Here
https://de.wikipedia.org/wiki/Polynominterpolation
under "Konvergenzverhalten" I found the following claim
If $f$ is analytic on $[a,b]$ and we have a sequence of sets of nodes at which $f$ is interpolated such that the maximal length approaches $0$ , then the sequence of interpolating polynomials uniformly converges to $f(x)$.
Here
https://en.wikipedia.org/wiki/Runge%27s_phenomenon
the function $$f(x)=\frac{1}{1+25x^2}$$ is given as an example that the interpolation error increases without bound if more and more equidistant nodes in the interval $[-1,1]$ are used to interpolate $f(x)$.

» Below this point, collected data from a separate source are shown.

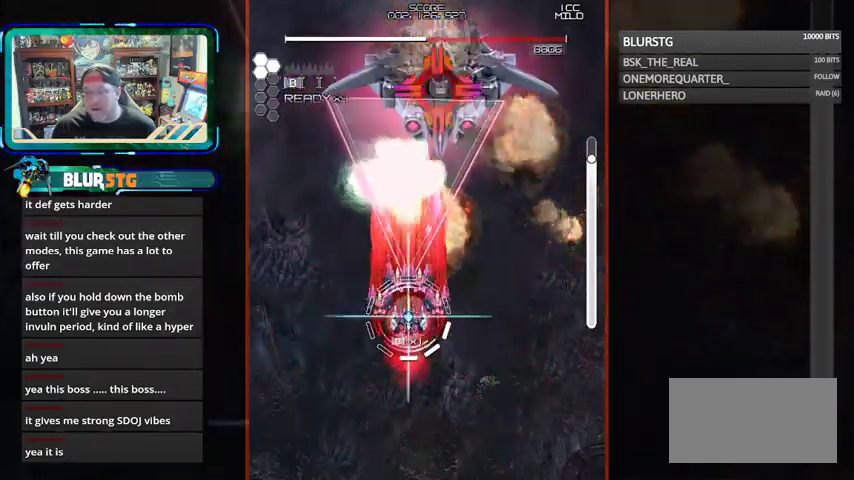
{"dt_ms": 500, "buttons": ["CROSS", "SQUARE"], "left_stick": "center", "events": [[267, "left_stick", "up-right"], [467, "left_stick", "center"]]}
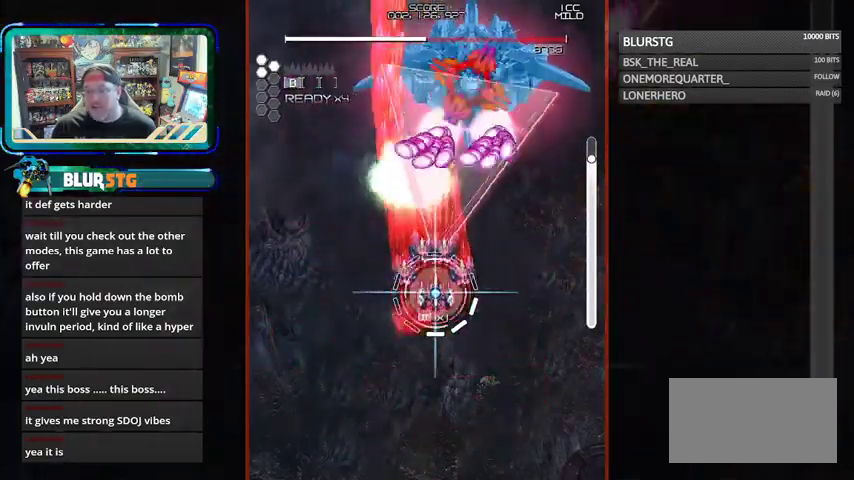
{"dt_ms": 500, "buttons": ["CROSS", "SQUARE"], "left_stick": "down", "events": [[367, "CROSS", "up"], [433, "left_stick", "down"], [467, "CROSS", "down"]]}
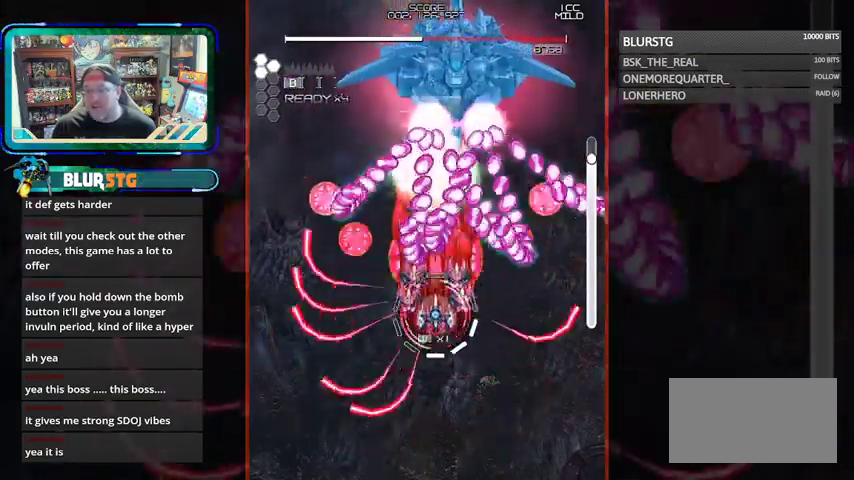
{"dt_ms": 500, "buttons": ["CROSS", "SQUARE"], "left_stick": "center", "events": [[300, "left_stick", "center"]]}
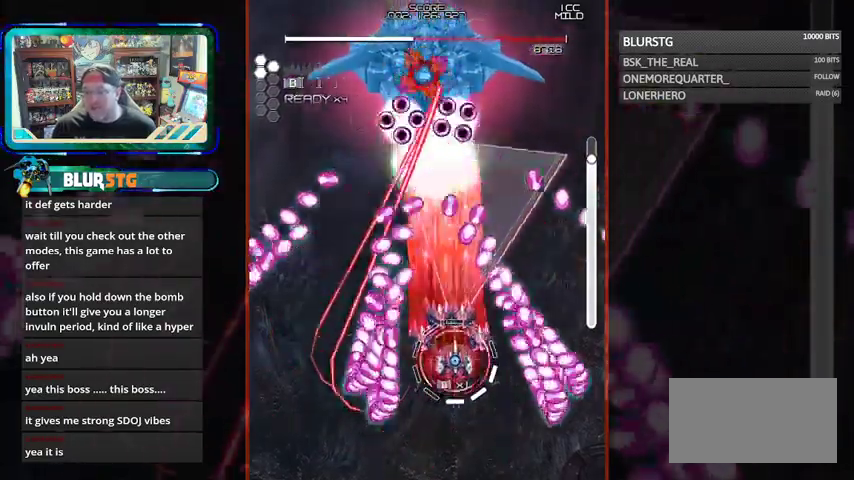
{"dt_ms": 500, "buttons": ["CROSS", "SQUARE"], "left_stick": "up", "events": [[267, "left_stick", "up-left"], [433, "left_stick", "up"]]}
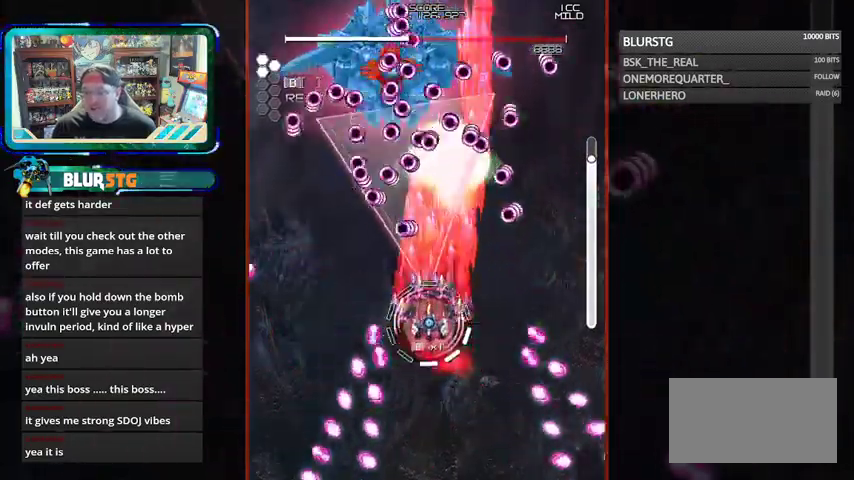
{"dt_ms": 1000, "buttons": ["CROSS", "SQUARE"], "left_stick": "down-right"}
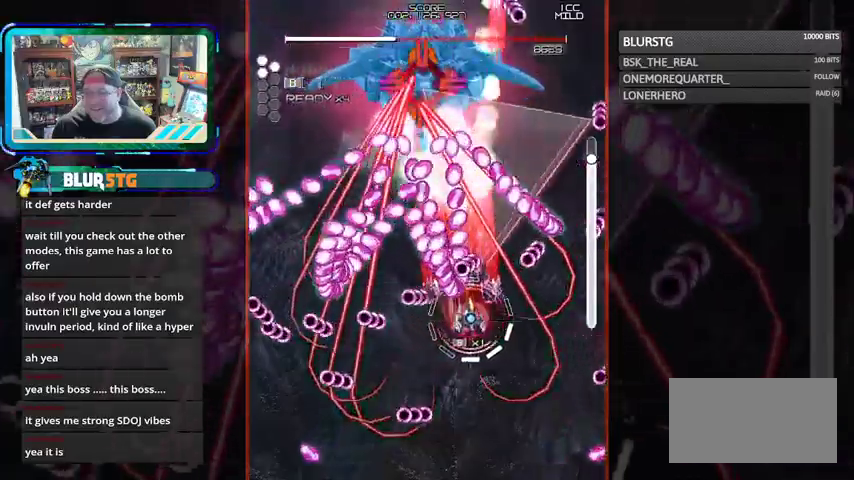
{"dt_ms": 500, "buttons": ["CROSS", "SQUARE"], "left_stick": "up", "events": [[200, "TRIANGLE", "down"], [333, "TRIANGLE", "up"], [333, "left_stick", "right"], [467, "left_stick", "up"]]}
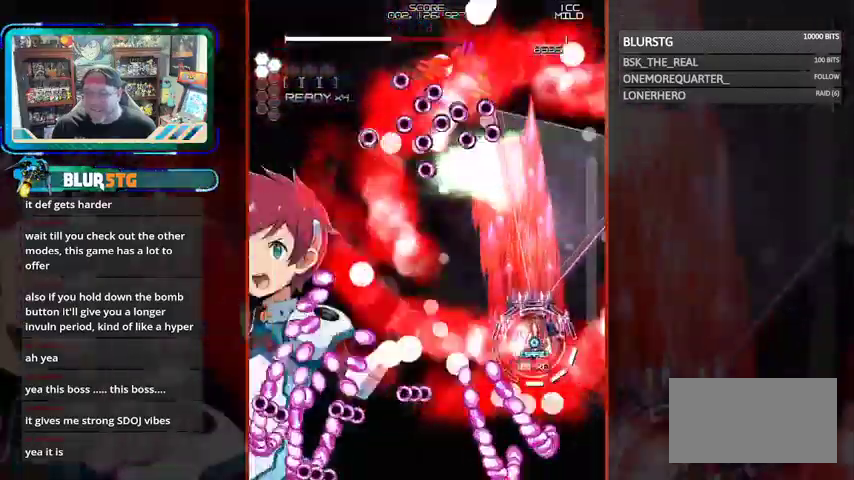
{"dt_ms": 500, "buttons": ["CROSS", "SQUARE"], "left_stick": "up-left", "events": [[33, "left_stick", "right"], [167, "left_stick", "up-left"]]}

Is this not a contradiction to the claim above since $f(x)$ is analytic and the lengths of the sequence of sets of nodes converges to $0$ ?
What do I miss ?
The claim is correct for any polynomial interpolations in an interval $[a,b]$ if the function is analytic in a complex ball of radius $r>3(b-a)/2$ and centered at $(a+b)/2$. When $r$ is a bit smaller convergence depends upon the choice of interpolation points. $r>(b-a)/2$ is in general necessary. This is not the case for the Cauchy function $f$ which has poles at $\pm i/5$ which is inside the corresponding ball. (I vaguely recall that you may even estimate the rate at which the interpolation diverges...)